Coronavirus - Aiuti e incentivi alle imprese

Decarbonizzazione, dote di 180 milioni per ridurre le emissioni

Per la decarbonizzazione sono pronti 180 milioni, di cui l’80% è riservato alle imprese localizzate nelle regioni del Mezzogiorno. Lo stanziamento è previsto dal decreto direttoriale 173/2026 del ministero dell’Ambiente e della sicurezza energetica, dedicato, per una parte, alla linea di intervento 04.02 «Energia rinnovabile: misura per interventi di decarbonizzazione del settore hard-to-abate».

L’accordo per lo sviluppo e la coesione introduce una misura finalizzata a sostenere gli investimenti per la decarbonizzazione dei settori hard-to-abate, vale a dire quei comparti industriali caratterizzati da processi produttivi ad alta intensità energetica e da emissioni di anidride carbonica difficilmente eliminabili attraverso la sola elettrificazione.

Beneficiari e obiettivi

La misura si rivolge alle imprese di qualsiasi dimensione e si applica a tutto il territorio nazionale. L’obiettivo è favorire la riduzione delle emissioni dirette di anidride carbonica attraverso interventi che migliorino l’efficienza dei processi produttivi esistenti, senza comportare la realizzazione di nuovi prodotti.

I progetti dovranno, infatti, dimostrare un effettivo risparmio di CO₂ tra la situazione antecedente e quella successiva all’investimento, mantenendo invariato il prodotto realizzato. Tra gli interventi finanziabili rientrano l’efficientamento energetico degli impianti, l’elettrificazione dei consumi, la realizzazione di impianti alimentati da fonti rinnovabili in autoconsumo, l’impiego di idrogeno, le tecnologie di cattura, utilizzo e stoccaggio della CO₂ (Ccus) e ulteriori soluzioni di decarbonizzazione che potranno essere individuate dagli atti attuativi.

Accesso agli aiuti

Per accedere alle agevolazioni, gli investimenti dovranno rispettare alcuni requisiti. In particolare, i lavori non dovranno essere avviati prima della presentazione della domanda, salvo eventuali deroghe previste dagli avvisi; dovranno rispettare il principio europeo del «Do no significant harm» (Dnsh) e risultare coerenti con gli obiettivi dell’Accordo per la coesione e con la normativa nazionale ed europea applicabile.

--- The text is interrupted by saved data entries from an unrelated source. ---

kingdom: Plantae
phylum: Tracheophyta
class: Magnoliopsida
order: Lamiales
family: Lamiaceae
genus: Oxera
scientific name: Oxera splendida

Il sostegno sarà concesso sotto forma di contributo a fondo perduto. Gli avvisi potranno attribuire particolare rilevanza all’efficienza ambientale dei progetti, premiando gli interventi in grado di ottenere la maggiore riduzione delle emissioni a fronte del minor contributo pubblico richiesto, ferma restando la verifica della sostenibilità tecnica, ambientale ed economico-finanziaria delle iniziative presentate.

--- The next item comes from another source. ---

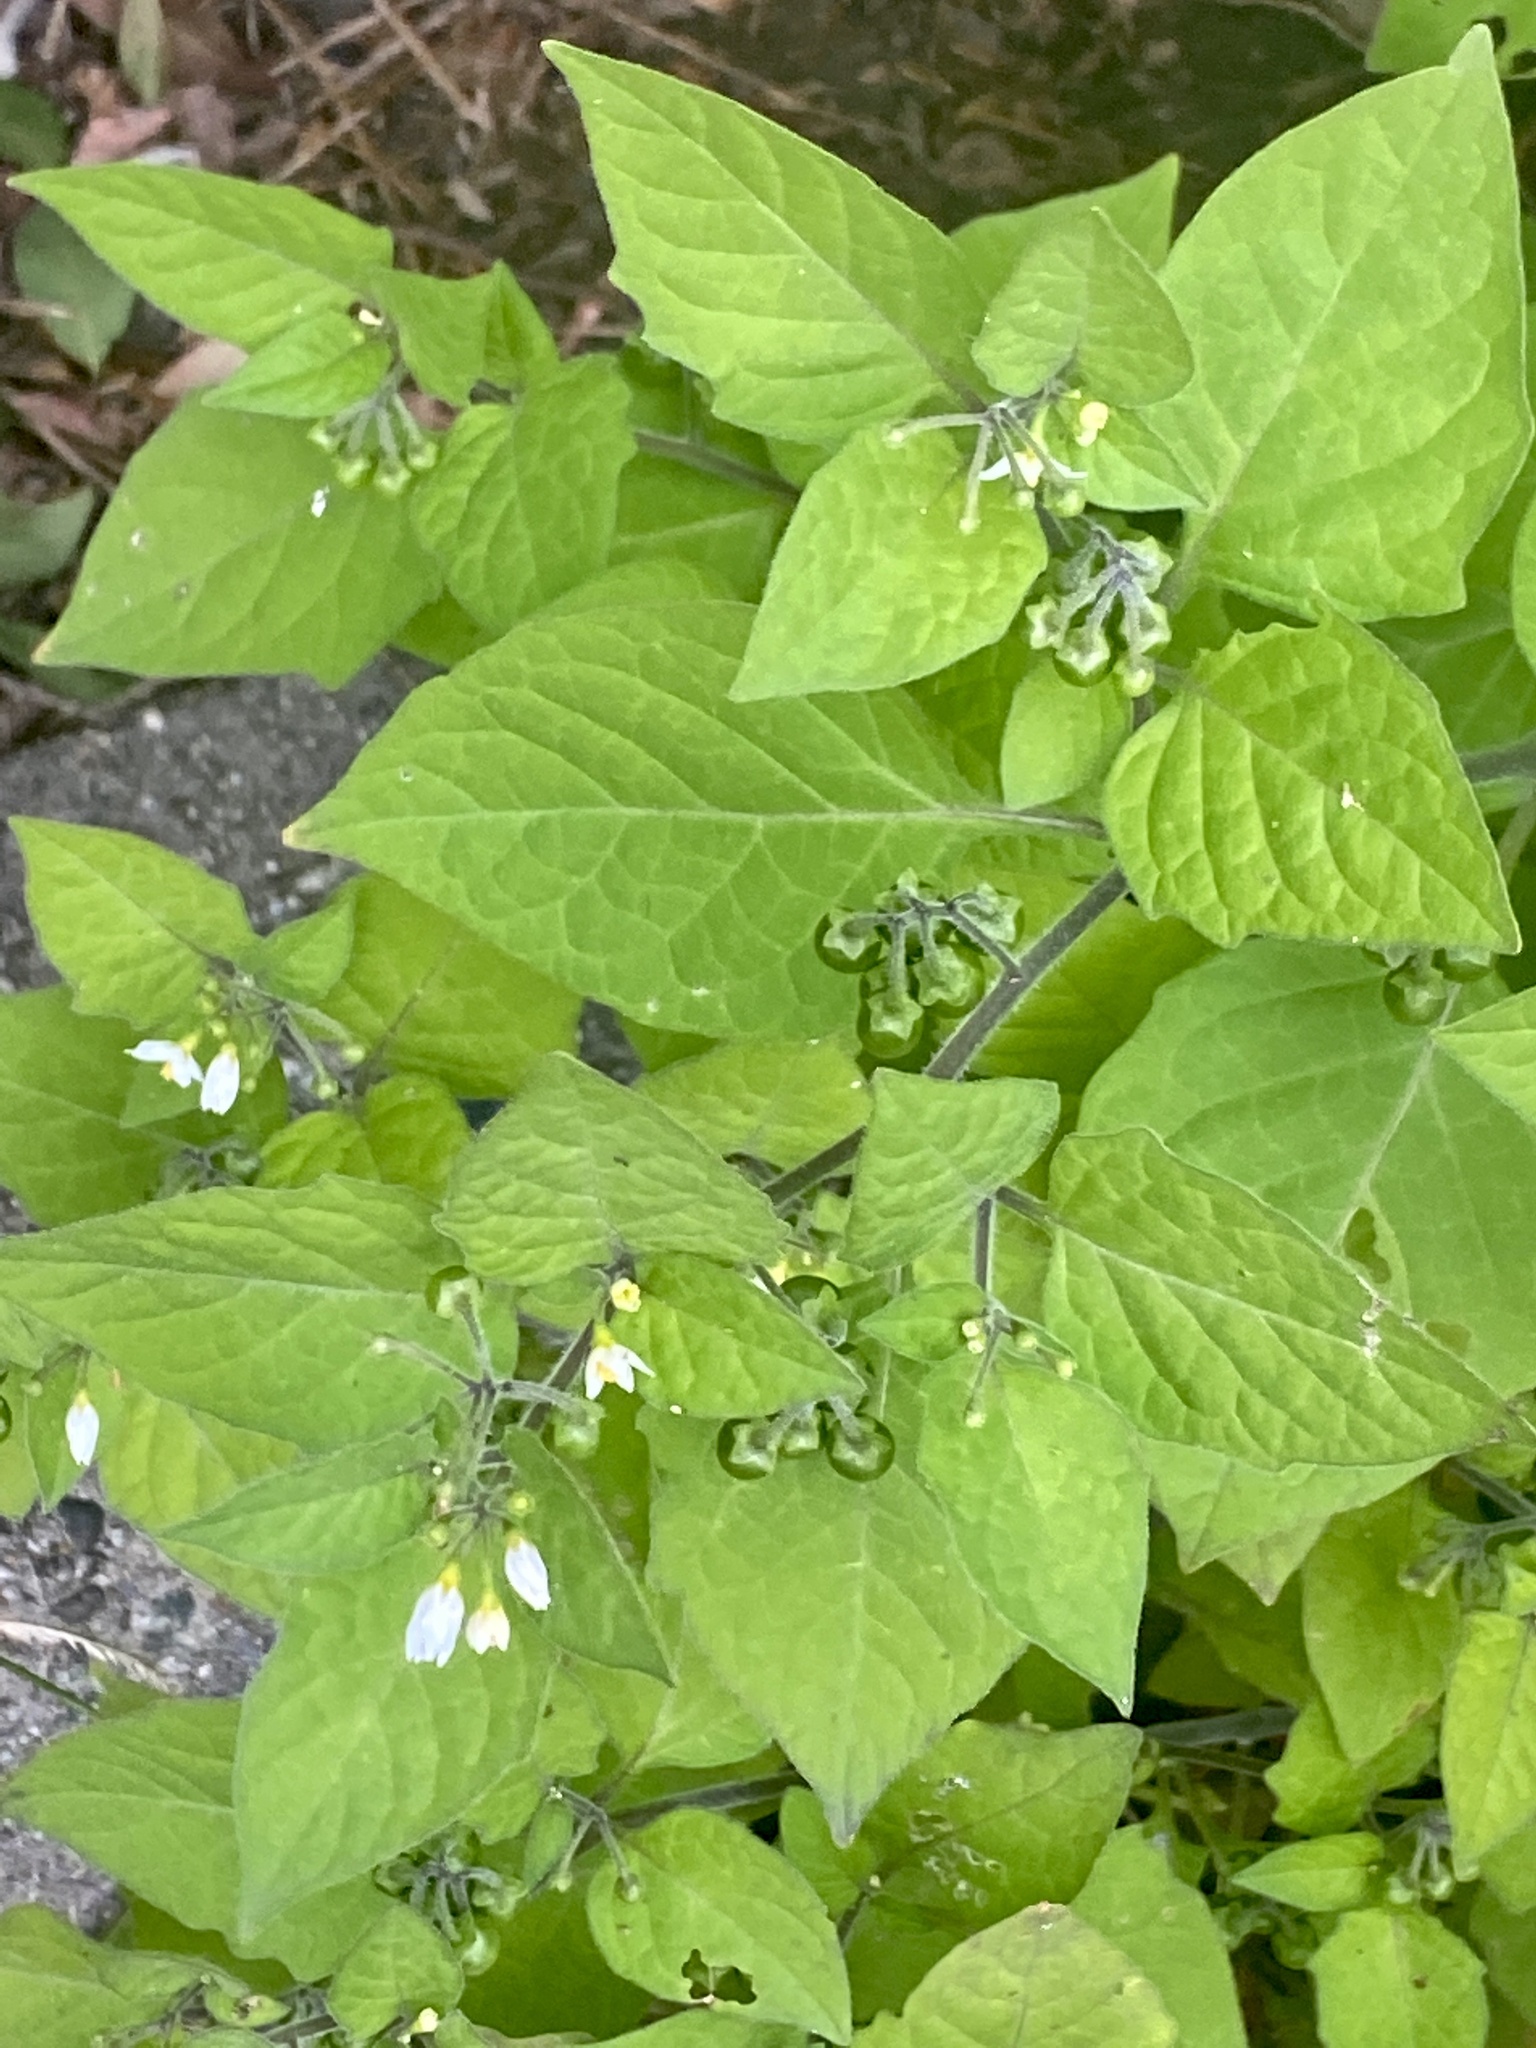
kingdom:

Il decreto stabilisce che le agevolazioni non possono essere cumulate, con riferimento agli stessi costi ammissibili, con altri aiuti di Stato, inclusi quelli concessi in regime «de minimis». Resta invece possibile il cumulo con misure che non sono aiuti di Stato, purché non venga superato il costo totale dell’investimento e siano rispettate tutte le condizioni previste dalla normativa vigente in materia.

Fonte: Il Sole 24 Ore, Norme e Tributi del 30 luglio 2026.